Solving Maintenance Errors in Package Manufacturing Equipment

Every minute of delay in your production corresponds to a loss. While it’s impossible to avoid wear and tear, there are better ways to handle them to avoid wasting your time, money, and effort. Preventive maintenance should be a given, but there are times that even with a strategy in place, you still suffer from problems.

Consider the possibility that you could be doing some things wrong in the way you maintain your machinery. Assess the strategies you have in place and see if you’re making these three common errors.

You’re Not Consistent.

Preventive maintenance isn’t something you start only when your machinery acts up. It’s a practice you need to commit to regularly from the moment it’s installed.

Doing this enables you to avoid sudden downtime and unexpected costs.

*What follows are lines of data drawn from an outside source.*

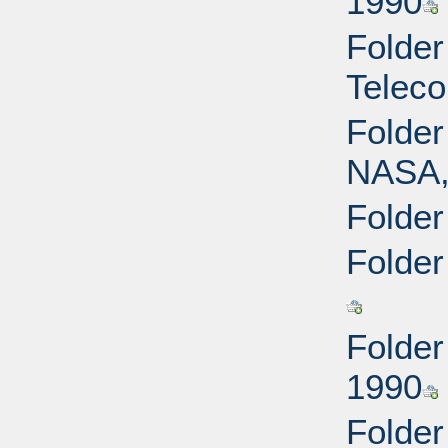
1990
Folder
Teleco
Folder
NASA,
Folder
Folder
Folder
1990
Folde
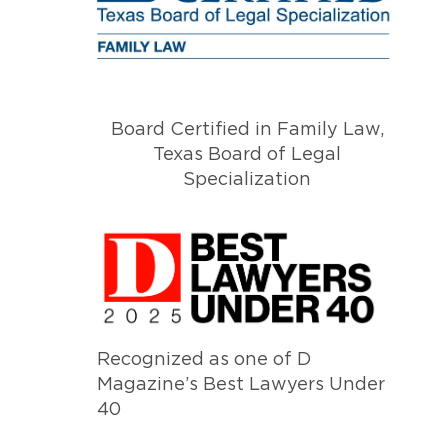
Board Certified in Family Law,
Texas Board of Legal
Specialization
Recognized as one of D
Magazine’s Best Lawyers Under
40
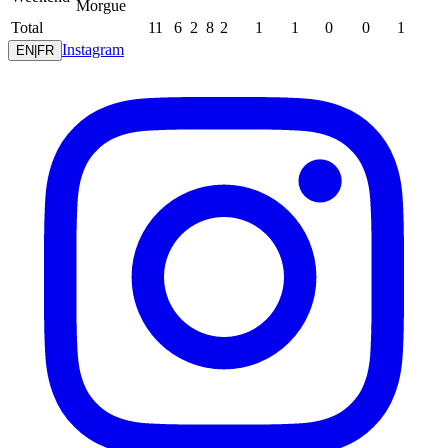
Morgue
Total
11
6
2
8
2
1
1
0
0
1
Instagram
EN
|
FR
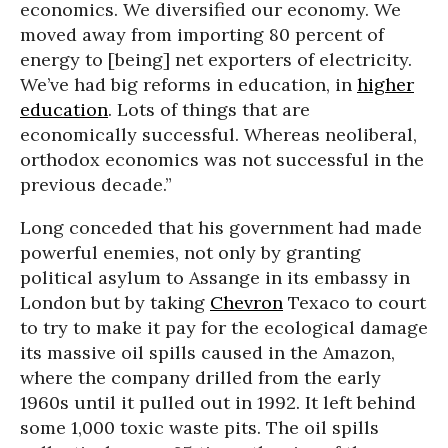
economics. We diversified our economy. We
moved away from importing 80 percent of
energy to [being] net exporters of electricity.
We’ve had big reforms in education, in
higher
education
. Lots of things that are
economically successful. Whereas neoliberal,
orthodox economics was not successful in the
previous decade.”
Long conceded that his government had made
powerful enemies, not only by granting
political asylum to Assange in its embassy in
London but by taking
Chevron
Texaco to court
to try to make it pay for the ecological damage
its massive oil spills caused in the Amazon,
where the company drilled from the early
1960s until it pulled out in 1992. It left behind
some 1,000 toxic waste pits. The oil spills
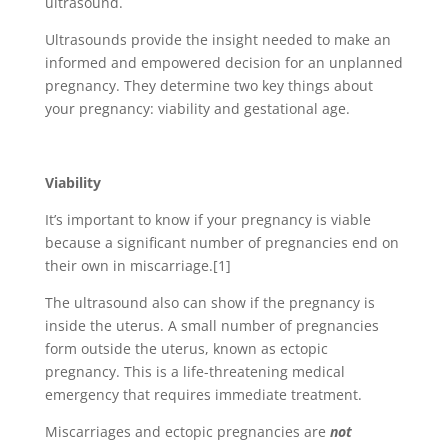
ultrasound.
Ultrasounds provide the insight needed to make an
informed and empowered decision for an unplanned
pregnancy. They determine two key things about
your pregnancy: viability and gestational age.
Viability
It’s important to know if your pregnancy is viable
because a significant number of pregnancies end on
their own in miscarriage.
[1]
The ultrasound also can show if the pregnancy is
inside the uterus. A small number of pregnancies
form outside the uterus, known as ectopic
pregnancy. This is a life-threatening medical
emergency that requires immediate treatment.
Miscarriages and ectopic pregnancies are
not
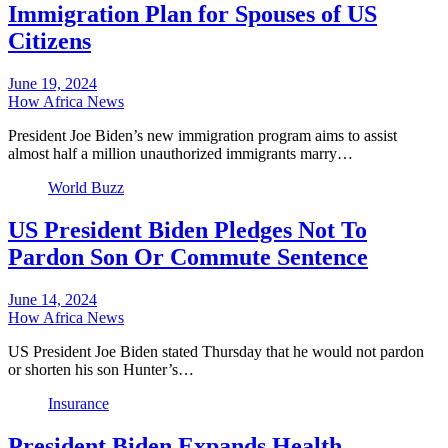
Immigration Plan for Spouses of US
Citizens
June 19, 2024
How Africa News
President Joe Biden’s new immigration program aims to assist
almost half a million unauthorized immigrants marry…
World Buzz
US President Biden Pledges Not To
Pardon Son Or Commute Sentence
June 14, 2024
How Africa News
US President Joe Biden stated Thursday that he would not pardon
or shorten his son Hunter’s…
Insurance
President Biden Expands Health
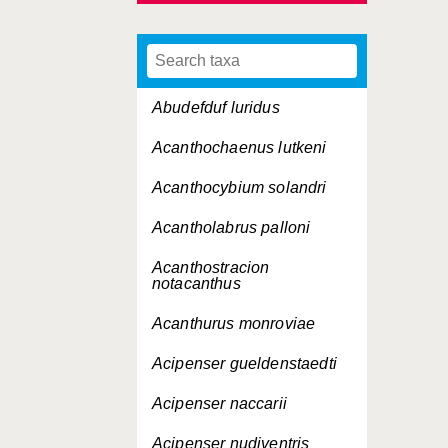
Abudefduf luridus
Acanthochaenus lutkeni
Acanthocybium solandri
Acantholabrus palloni
Acanthostracion
notacanthus
Acanthurus monroviae
Acipenser gueldenstaedti
Acipenser naccarii
Acipenser nudiventris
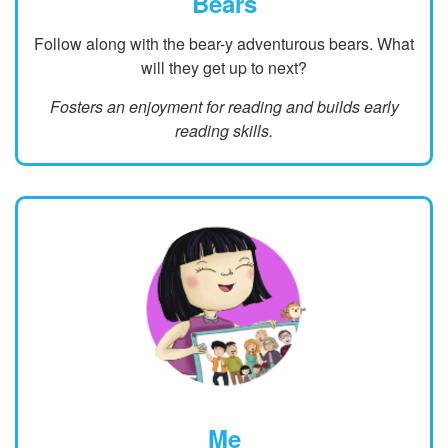
Bears
Follow along with the bear-y adventurous bears. What
will they get up to next?
Fosters an enjoyment for reading and builds early
reading skills.
Me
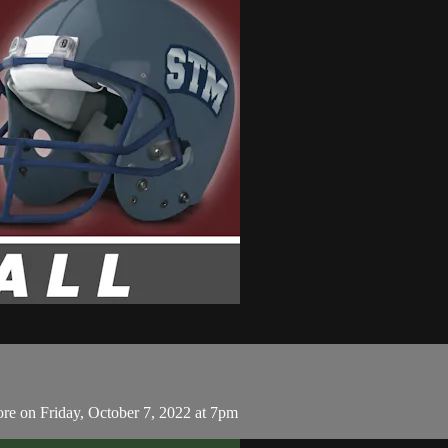
re on Friday, October 7, 2022 at 7pm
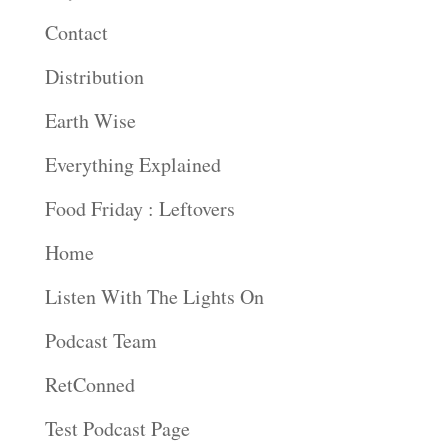
Contact
Distribution
Earth Wise
Everything Explained
Food Friday : Leftovers
Home
Listen With The Lights On
Podcast Team
RetConned
Test Podcast Page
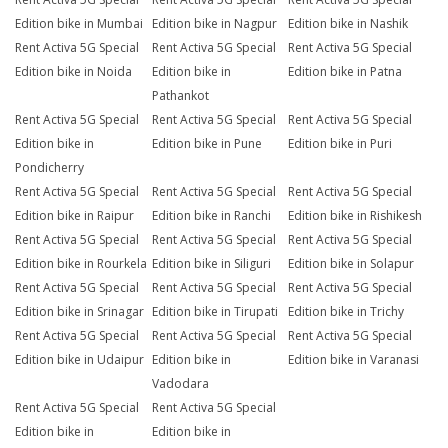
Edition bike in Mumbai
Edition bike in Nagpur
Edition bike in Nashik
Rent Activa 5G Special
Rent Activa 5G Special
Rent Activa 5G Special
Edition bike in Noida
Edition bike in
Edition bike in Patna
Pathankot
Rent Activa 5G Special
Rent Activa 5G Special
Rent Activa 5G Special
Edition bike in
Edition bike in Pune
Edition bike in Puri
Pondicherry
Rent Activa 5G Special
Rent Activa 5G Special
Rent Activa 5G Special
Edition bike in Raipur
Edition bike in Ranchi
Edition bike in Rishikesh
Rent Activa 5G Special
Rent Activa 5G Special
Rent Activa 5G Special
Edition bike in Rourkela
Edition bike in Siliguri
Edition bike in Solapur
Rent Activa 5G Special
Rent Activa 5G Special
Rent Activa 5G Special
Edition bike in Srinagar
Edition bike in Tirupati
Edition bike in Trichy
Rent Activa 5G Special
Rent Activa 5G Special
Rent Activa 5G Special
Edition bike in Udaipur
Edition bike in
Edition bike in Varanasi
Vadodara
Rent Activa 5G Special
Rent Activa 5G Special
Edition bike in
Edition bike in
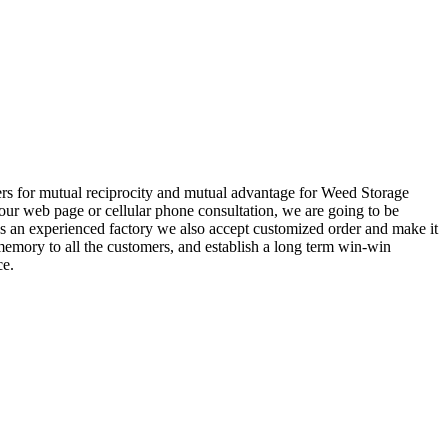
mers for mutual reciprocity and mutual advantage for Weed Storage
our web page or cellular phone consultation, we are going to be
As an experienced factory we also accept customized order and make it
memory to all the customers, and establish a long term win-win
ce.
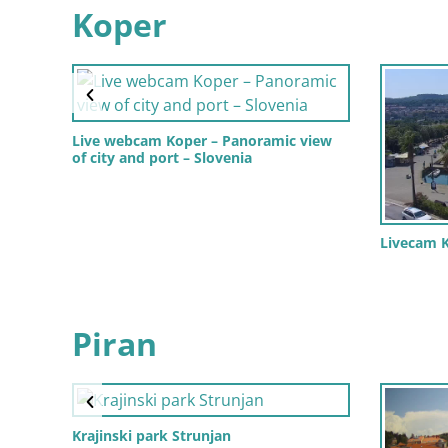
Koper
Live webcam Koper – Panoramic view
of city and port – Slovenia
Livecam K
Piran
Krajinski park Strunjan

Make sure only trained personnel perform preventive maintenance tasks like lubricating machines and changing worn parts. It’s unlikely that even regular maintenance will benefit you if unqualified individuals perform it.

That is especially true for components on your manufacturing floor like liquid-filling equipment. These have step-by-step procedures and guidelines in their manuals that you have to follow to ensure stable performance. Otherwise, your new equipment won’t make any difference in production because you’re causing it to wear sooner than it should.

Correct practices mixed with consistency breeds good results. Make sure every effort counts.

You Don’t Train Your Workforce.

There’s preventive maintenance performed by experts, and there’s autonomous maintenance performed by machine operators. Long intervals between inspections guarantee that you’ll encounter problems, and it’s not practical to bring in your experts daily.

Your best solution is to train your workforce and equip them with preventive maintenance checklists. This list should contain activities marked on a calendar. In time, your operators will know by heart which tasks to do daily, weekly, monthly, and quarterly to keep their equipment running well.

The goal of training your workforce is to familiarize themselves enough with the ins and outs of machinery they operate. This way, when something starts to go wrong, they can tell right away even before the next official maintenance.

You Don’t Expect the Upgrade.

Preventive maintenance does not prevent the need for better equipment. For example, when that liquid-filling machine is no longer supported or becomes obsolete, you have to replace it.

What regular maintenance does is maximize its lifespan and notify you when an upgrade is a must. With the speed in which technology advances these days, improved versions inevitably appear on the market, and the old ones phase out fast. Your only option is to cope, and you have to know how to deal with it well.

Sometimes, it’s not an entire machine that needs replacing but only some of its components. That sounds easier to handle, but it still requires as much planning to avoid a prolonged disruption on your manufacturing floor.

Expect the upgrades and plan the transition as soon as you receive a heads-up. Doing this enables you to reduce your downtime and make-up in production as quickly as possible.

No Room for Complacency

Grey bottles being packed in factory

Complacency kills efficiency. Don’t make the mistake of thinking you can do less because everything is functioning well. Take it instead as a sign that you’re all doing a good job—and you should continue doing a good job. After all, you’ve got nothing to lose and everything to gain by keeping a close eye on your machines.